> [Exercise description] Every line of the records below should be restated exactly.

Records drawn from a dataset
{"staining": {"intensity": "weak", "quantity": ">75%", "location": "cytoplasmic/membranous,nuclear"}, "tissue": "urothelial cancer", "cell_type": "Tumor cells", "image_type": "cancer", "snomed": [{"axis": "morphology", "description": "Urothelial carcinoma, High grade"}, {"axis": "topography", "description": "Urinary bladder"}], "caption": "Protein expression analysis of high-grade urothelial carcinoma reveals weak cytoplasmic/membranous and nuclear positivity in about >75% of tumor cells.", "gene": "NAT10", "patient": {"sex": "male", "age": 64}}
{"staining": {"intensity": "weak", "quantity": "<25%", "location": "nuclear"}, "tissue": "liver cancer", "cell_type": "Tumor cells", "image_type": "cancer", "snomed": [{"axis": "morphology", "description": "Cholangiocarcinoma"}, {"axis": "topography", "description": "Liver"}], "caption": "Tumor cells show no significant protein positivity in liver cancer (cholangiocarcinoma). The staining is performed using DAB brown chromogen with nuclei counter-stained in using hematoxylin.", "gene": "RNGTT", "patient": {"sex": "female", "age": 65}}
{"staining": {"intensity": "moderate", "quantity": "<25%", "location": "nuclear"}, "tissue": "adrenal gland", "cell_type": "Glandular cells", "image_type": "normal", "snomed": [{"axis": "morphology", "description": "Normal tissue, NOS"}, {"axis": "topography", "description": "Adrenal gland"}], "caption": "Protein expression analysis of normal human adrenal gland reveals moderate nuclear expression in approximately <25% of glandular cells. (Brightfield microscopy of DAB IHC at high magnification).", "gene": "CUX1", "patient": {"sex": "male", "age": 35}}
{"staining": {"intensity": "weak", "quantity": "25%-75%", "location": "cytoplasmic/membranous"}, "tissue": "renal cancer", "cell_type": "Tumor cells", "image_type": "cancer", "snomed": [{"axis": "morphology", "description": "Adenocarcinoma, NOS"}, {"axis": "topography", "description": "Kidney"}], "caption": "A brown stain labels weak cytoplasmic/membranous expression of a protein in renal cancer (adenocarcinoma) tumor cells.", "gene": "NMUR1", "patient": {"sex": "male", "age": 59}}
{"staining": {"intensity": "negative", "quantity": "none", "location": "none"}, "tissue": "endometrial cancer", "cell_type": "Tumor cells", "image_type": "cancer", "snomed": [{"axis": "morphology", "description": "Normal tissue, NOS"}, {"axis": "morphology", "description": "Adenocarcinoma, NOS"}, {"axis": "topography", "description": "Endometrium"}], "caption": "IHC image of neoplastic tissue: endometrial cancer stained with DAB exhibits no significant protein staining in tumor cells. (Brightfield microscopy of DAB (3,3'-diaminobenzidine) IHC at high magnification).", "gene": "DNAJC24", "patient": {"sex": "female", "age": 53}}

> [Reply]
{"staining": {"intensity": "weak", "quantity": ">75%", "location": "cytoplasmic/membranous,nuclear"}, "tissue": "urothelial cancer", "cell_type": "Tumor cells", "image_type": "cancer", "snomed": [{"axis": "morphology", "description": "Urothelial carcinoma, High grade"}, {"axis": "topography", "description": "Urinary bladder"}], "caption": "Protein expression analysis of high-grade urothelial carcinoma reveals weak cytoplasmic/membranous and nuclear positivity in about >75% of tumor cells.", "gene": "NAT10", "patient": {"sex": "male", "age": 64}}
{"staining": {"intensity": "weak", "quantity": "<25%", "location": "nuclear"}, "tissue": "liver cancer", "cell_type": "Tumor cells", "image_type": "cancer", "snomed": [{"axis": "morphology", "description": "Cholangiocarcinoma"}, {"axis": "topography", "description": "Liver"}], "caption": "Tumor cells show no significant protein positivity in liver cancer (cholangiocarcinoma). The staining is performed using DAB brown chromogen with nuclei counter-stained in using hematoxylin.", "gene": "RNGTT", "patient": {"sex": "female", "age": 65}}
{"staining": {"intensity": "moderate", "quantity": "<25%", "location": "nuclear"}, "tissue": "adrenal gland", "cell_type": "Glandular cells", "image_type": "normal", "snomed": [{"axis": "morphology", "description": "Normal tissue, NOS"}, {"axis": "topography", "description": "Adrenal gland"}], "caption": "Protein expression analysis of normal human adrenal gland reveals moderate nuclear expression in approximately <25% of glandular cells. (Brightfield microscopy of DAB IHC at high magnification).", "gene": "CUX1", "patient": {"sex": "male", "age": 35}}
{"staining": {"intensity": "weak", "quantity": "25%-75%", "location": "cytoplasmic/membranous"}, "tissue": "renal cancer", "cell_type": "Tumor cells", "image_type": "cancer", "snomed": [{"axis": "morphology", "description": "Adenocarcinoma, NOS"}, {"axis": "topography", "description": "Kidney"}], "caption": "A brown stain labels weak cytoplasmic/membranous expression of a protein in renal cancer (adenocarcinoma) tumor cells.", "gene": "NMUR1", "patient": {"sex": "male", "age": 59}}
{"staining": {"intensity": "negative", "quantity": "none", "location": "none"}, "tissue": "endometrial cancer", "cell_type": "Tumor cells", "image_type": "cancer", "snomed": [{"axis": "morphology", "description": "Normal tissue, NOS"}, {"axis": "morphology", "description": "Adenocarcinoma, NOS"}, {"axis": "topography", "description": "Endometrium"}], "caption": "IHC image of neoplastic tissue: endometrial cancer stained with DAB exhibits no significant protein staining in tumor cells. (Brightfield microscopy of DAB (3,3'-diaminobenzidine) IHC at high magnification).", "gene": "DNAJC24", "patient": {"sex": "female", "age": 53}}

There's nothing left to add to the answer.